En banc reviews are extremely rare, and “are not favored and ordinarily will not be ordered except to secure or maintain uniformity of decisions among the panels of the Court, or to decide questions of exceptional importance,” according to Federal Rule of Appellate Procedure 35(a), as cited in the DC Circuit’s Handbook of Practice and Internal Procedures.

Such reviews “consistently make up less than 1 percent of the caseload of the federal circuit courts. In 2010, for example, en banc decisions accounted for only 0.146 percent of the cases decided by the federal circuit courts,” according to a 2014 Fordham Law Review article by Alexandra Sadinsky, then a J.D. Candidate at Fordham Law School.

“The likelihood that the full DC Circuit would agree to rehear the case, much less reverse the panel’s decision, is extremely remote,” Andrew Schwartzman, Benton Senior Counselor at the Public Interest Communications Law Project at Georgetown University Law Center’s Institute for Public Representation, wrote in a recent article.

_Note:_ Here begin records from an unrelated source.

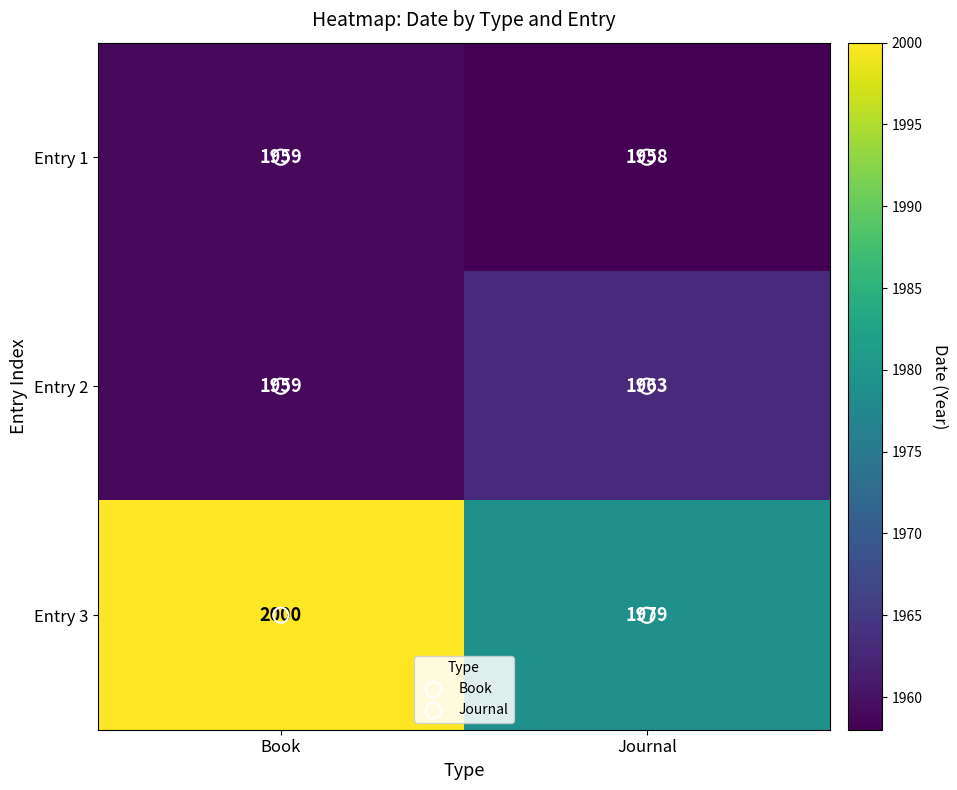

True or false: Entry 2 has a value of 2805 at Journal.

False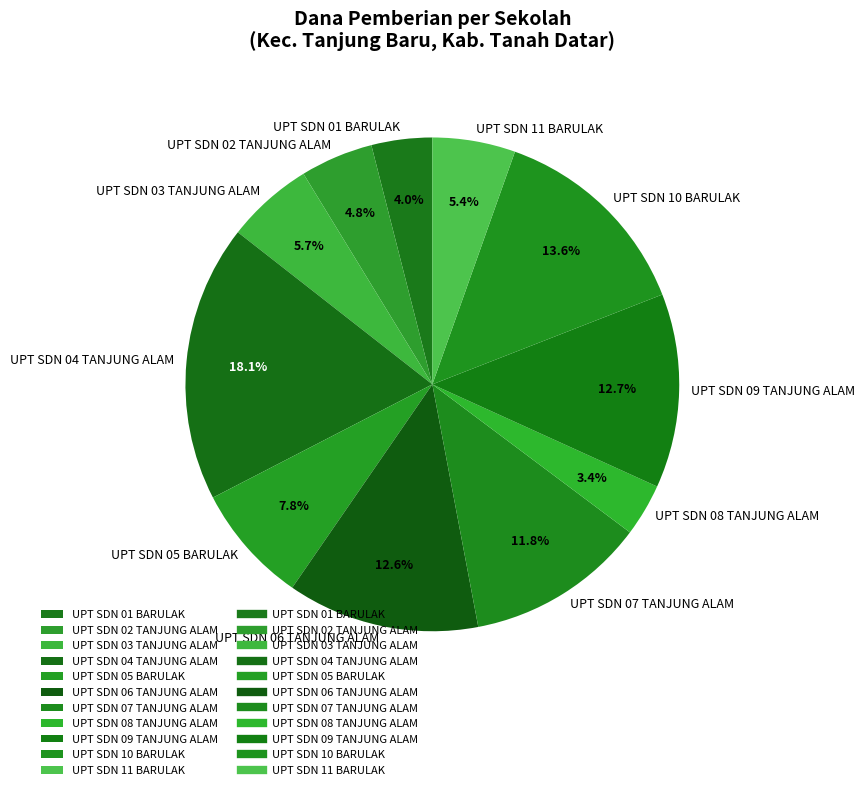

What is the smallest slice in the pie chart?

UPT SDN 08 TANJUNG ALAM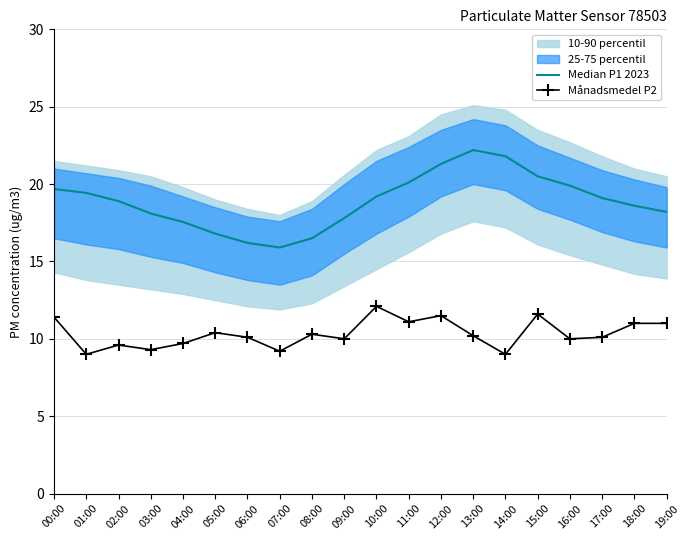

What is the average value of the Median P1 2023 series?

18.9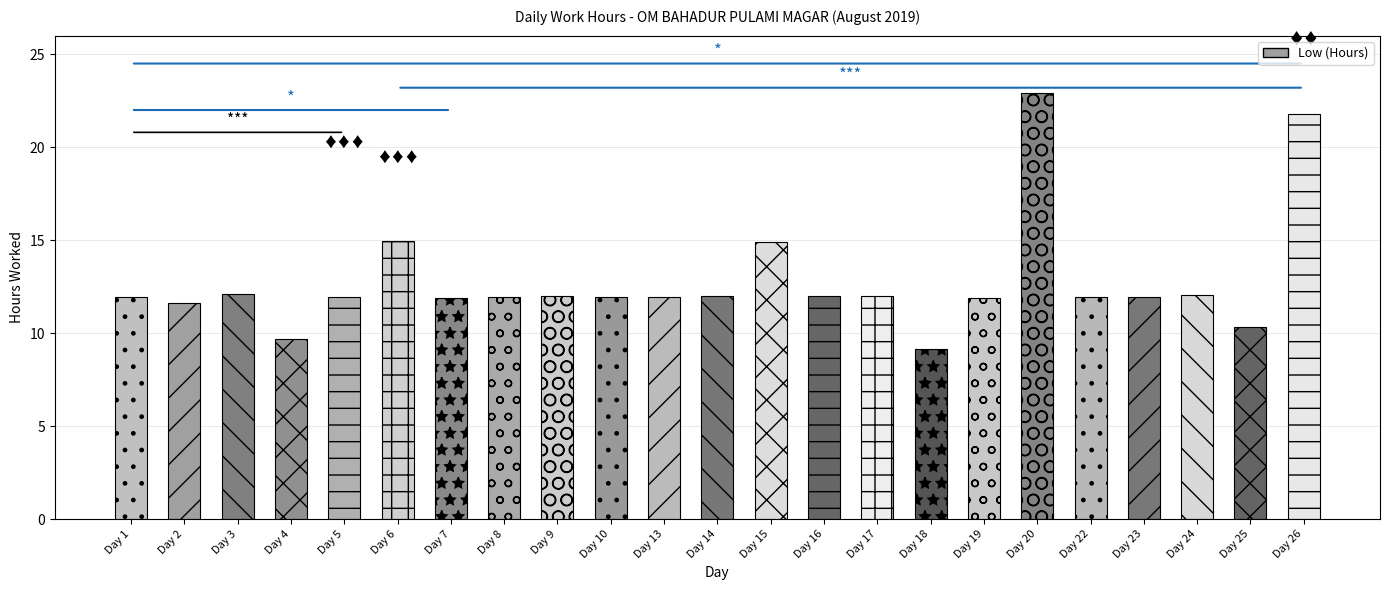

What is the value of the 12th bar from the left?

12.0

“The DC Circuit typically agrees to rehear a case only a few times each year, at most, usually where there is a sharp split on an important issue on which other circuits have taken a different stance,” Schwartzman wrote. “This case doesn’t meet those criteria and thus starts out as a particularly poor candidate for rehearing.”

If the DC Circuit refuses to grant an en banc hearing, the broadband industry will then have 90 days to file petitions for certiorari asking for the Supreme Court to review the case.

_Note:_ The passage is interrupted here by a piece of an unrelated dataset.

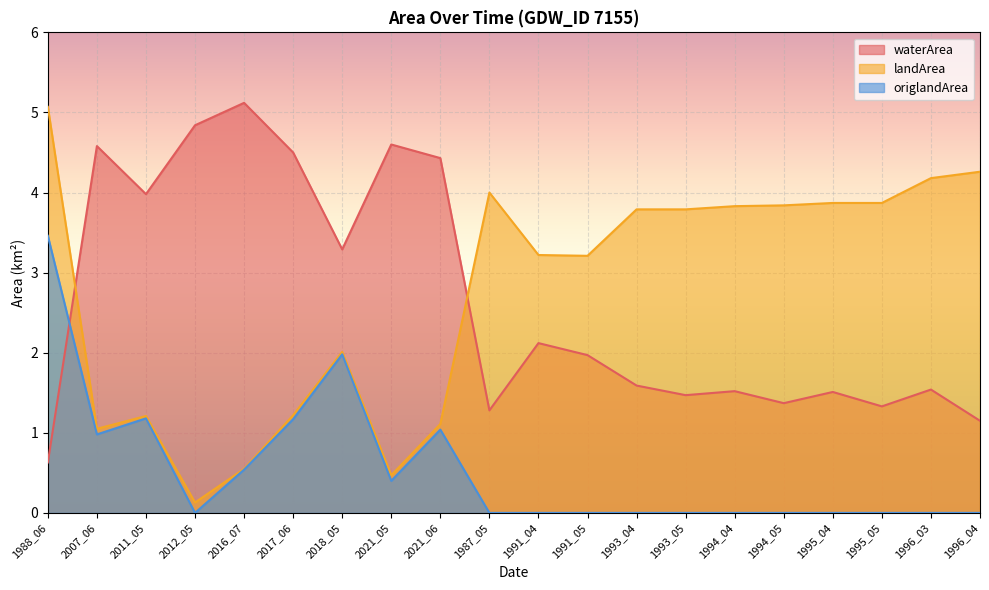

What are all the series names shown in the legend?

waterArea, landArea, origlandArea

The FCC’s rules prohibit cable and wireless companies from blocking or throttling internet content, and from striking paid prioritization deals favoring certain content. In a statement, FCC Chairman Tom Wheeler expressed confidence that the agency’s rules will withstand the latest industry challenge.

“It comes as no surprise that the big dogs have challenged the three-judge panel’s decision,” Wheeler said. “We are confident that the full court will agree with the panel’s affirmation of the FCC’s clear authority to enact its strong Open Internet rules, the reasoned decision-making upon which they are based, and the adequacy of the record from which they were developed.”

Open internet advocates argue that without net neutrality, the emergence of the next Netflix or Skype might be imperiled, because broadband providers could discriminate against such services in favor of their own offerings. Free speech advocates say that the FCC’s policy is necessary to maintain the internet as an open platform for political organizing and activism.

The broadband industry is particularly opposed to the FCC’s decision to reclassify broadband companies as “common carriers” under Title II of the Communications Act. By doing so, the FCC claimed the authority to apply utility-style regulations originally intended for traditional phone companies to broadband firms.

In his statement, McCormick said the DC Circuit “failed to recognize the significant legal failings of the FCC’s decision to regulate the internet as a public utility.” He added that “reclassifying broadband access as a public utility service reverses decades of established legal precedent which has been upheld by the Supreme Court.”

Matt Wood, policy director at DC-based public interest group Free Press, blasted the broadband industry’s latest attempt to overturn the FCC’s rules. “These requests for en banc review are sour grapes from industry dead-enders who are determined to dismantle the FCC’s successful Net Neutrality rules in spite of their many failed attempts,” Wood said in a statement.

There is no fixed timeline for the DC Circuit to respond to the broadband industry’s petitions. Federal courts typically respond to en banc requests within a few weeks, but given the fact that August is a slow month for the federal bench, the court could wait until September or even October to respond, according to Schwartzman.